(Dataset records)
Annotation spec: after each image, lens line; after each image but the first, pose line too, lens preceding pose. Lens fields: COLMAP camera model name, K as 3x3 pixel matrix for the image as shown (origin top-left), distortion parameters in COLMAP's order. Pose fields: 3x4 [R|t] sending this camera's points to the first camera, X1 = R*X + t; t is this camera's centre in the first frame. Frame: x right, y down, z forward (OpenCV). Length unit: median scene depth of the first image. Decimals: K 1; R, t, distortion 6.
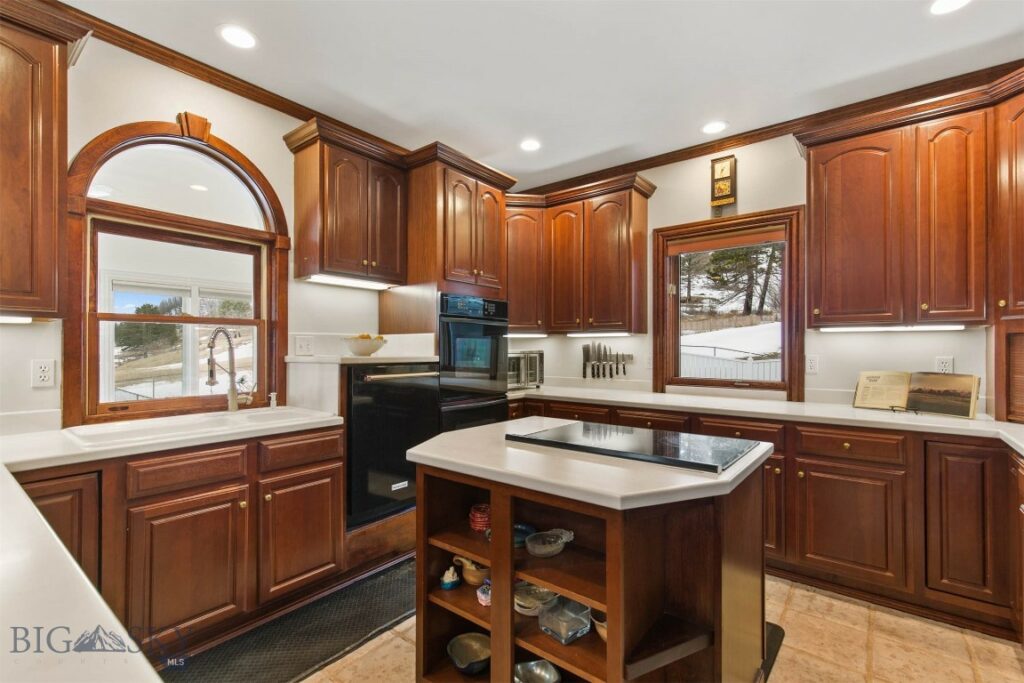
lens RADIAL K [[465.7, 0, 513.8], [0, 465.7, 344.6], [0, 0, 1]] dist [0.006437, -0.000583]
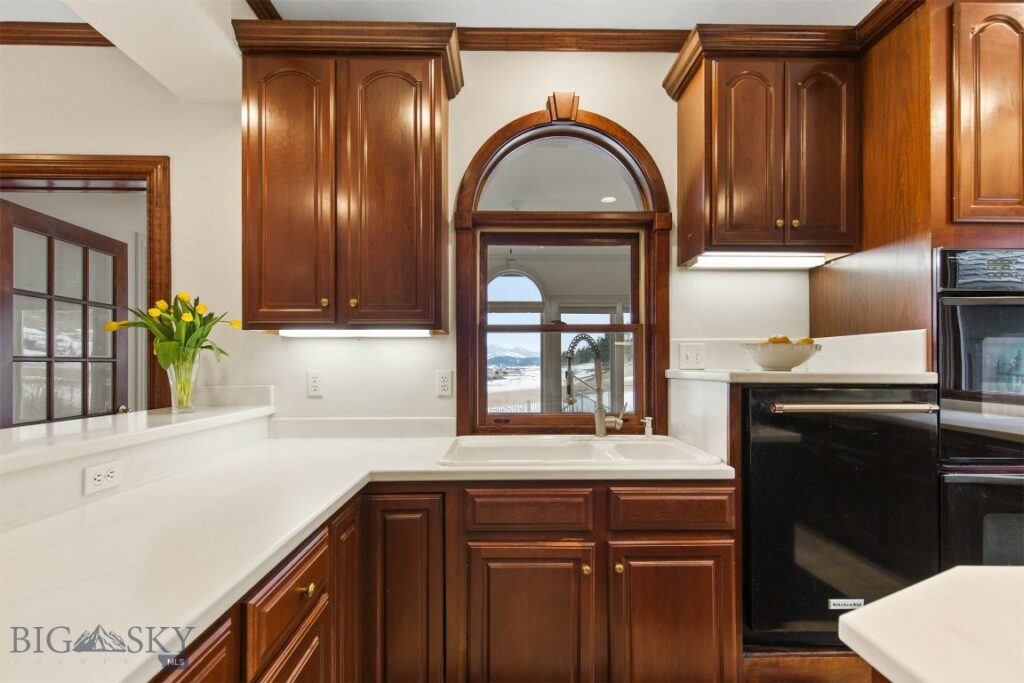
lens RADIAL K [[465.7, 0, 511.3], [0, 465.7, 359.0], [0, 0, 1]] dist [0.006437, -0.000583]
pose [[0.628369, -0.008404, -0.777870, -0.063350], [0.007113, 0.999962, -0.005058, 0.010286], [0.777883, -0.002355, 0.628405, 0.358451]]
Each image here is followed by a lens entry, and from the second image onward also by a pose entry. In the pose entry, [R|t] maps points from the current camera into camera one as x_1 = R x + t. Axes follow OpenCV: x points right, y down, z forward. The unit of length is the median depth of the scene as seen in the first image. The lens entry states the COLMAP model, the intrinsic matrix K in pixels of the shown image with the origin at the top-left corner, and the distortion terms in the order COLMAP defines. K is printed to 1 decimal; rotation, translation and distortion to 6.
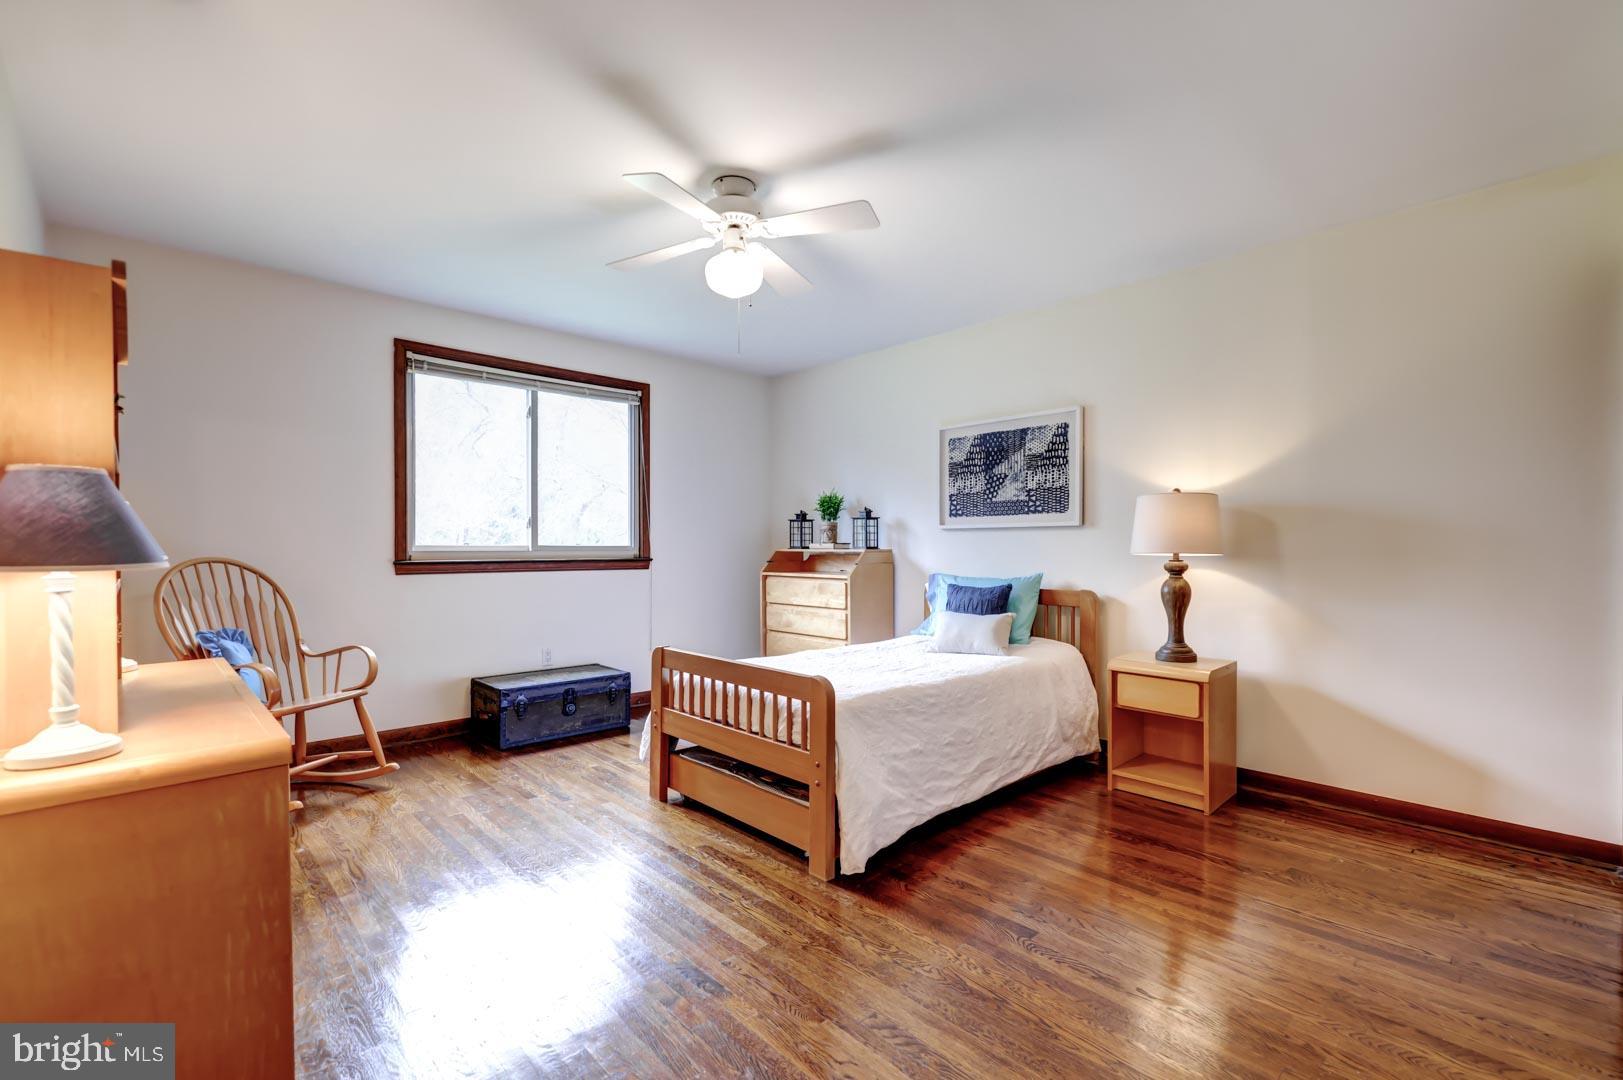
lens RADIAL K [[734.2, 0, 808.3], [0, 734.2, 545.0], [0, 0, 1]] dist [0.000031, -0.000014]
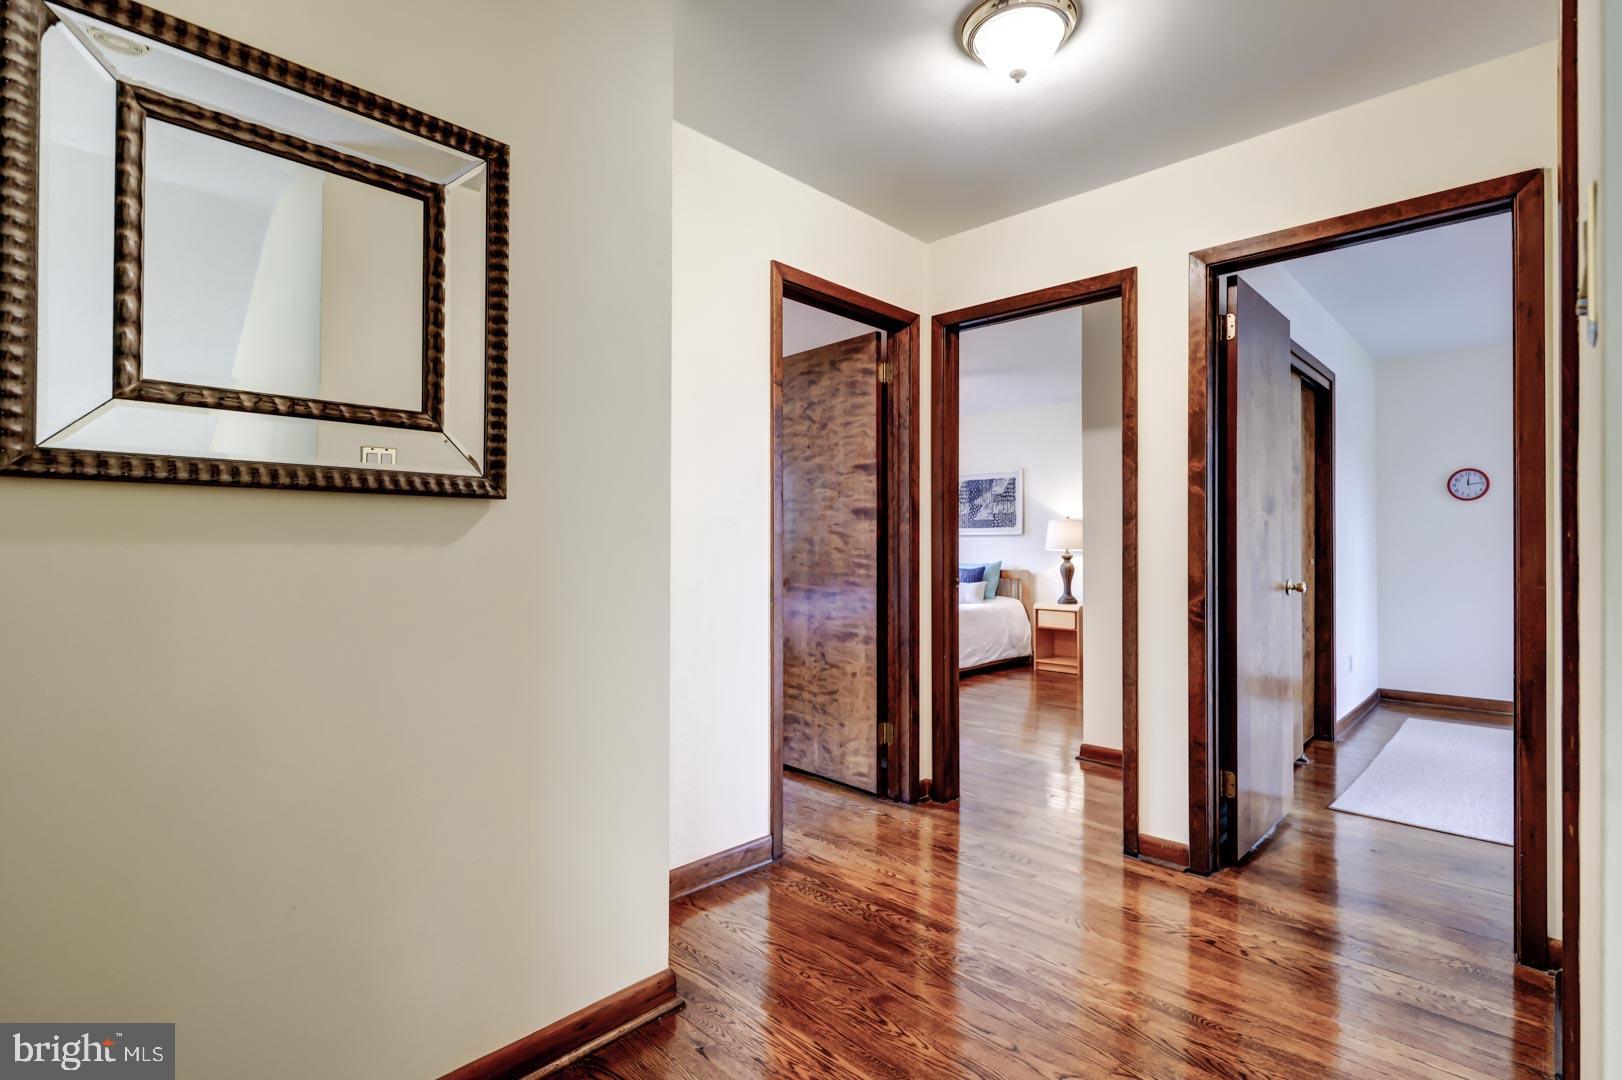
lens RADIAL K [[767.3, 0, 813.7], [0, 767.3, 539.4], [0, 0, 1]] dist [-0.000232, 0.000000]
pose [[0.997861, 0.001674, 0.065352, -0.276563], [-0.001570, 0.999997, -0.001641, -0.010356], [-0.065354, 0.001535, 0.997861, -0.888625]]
(End Dataset records)
Recast the lines from the very first one through the line that contains "-0.002355, 0.628405, 0.358451]]", both included, as a JSON list of strings with one string per line and blank lines skipped. Leave the pictures out of the list.

* [Finished exercise]
[
  "Annotation spec: after each image, lens line; after each image but the first, pose line too, lens preceding pose. Lens fields: COLMAP camera model name, K as 3x3 pixel matrix for the image as shown (origin top-left), distortion parameters in COLMAP's order. Pose fields: 3x4 [R|t] sending this camera's points to the first camera, X1 = R*X + t; t is this camera's centre in the first frame. Frame: x right, y down, z forward (OpenCV). Length unit: median scene depth of the first image. Decimals: K 1; R, t, distortion 6.",
  "lens RADIAL K [[465.7, 0, 513.8], [0, 465.7, 344.6], [0, 0, 1]] dist [0.006437, -0.000583]",
  "lens RADIAL K [[465.7, 0, 511.3], [0, 465.7, 359.0], [0, 0, 1]] dist [0.006437, -0.000583]",
  "pose [[0.628369, -0.008404, -0.777870, -0.063350], [0.007113, 0.999962, -0.005058, 0.010286], [0.777883, -0.002355, 0.628405, 0.358451]]"
]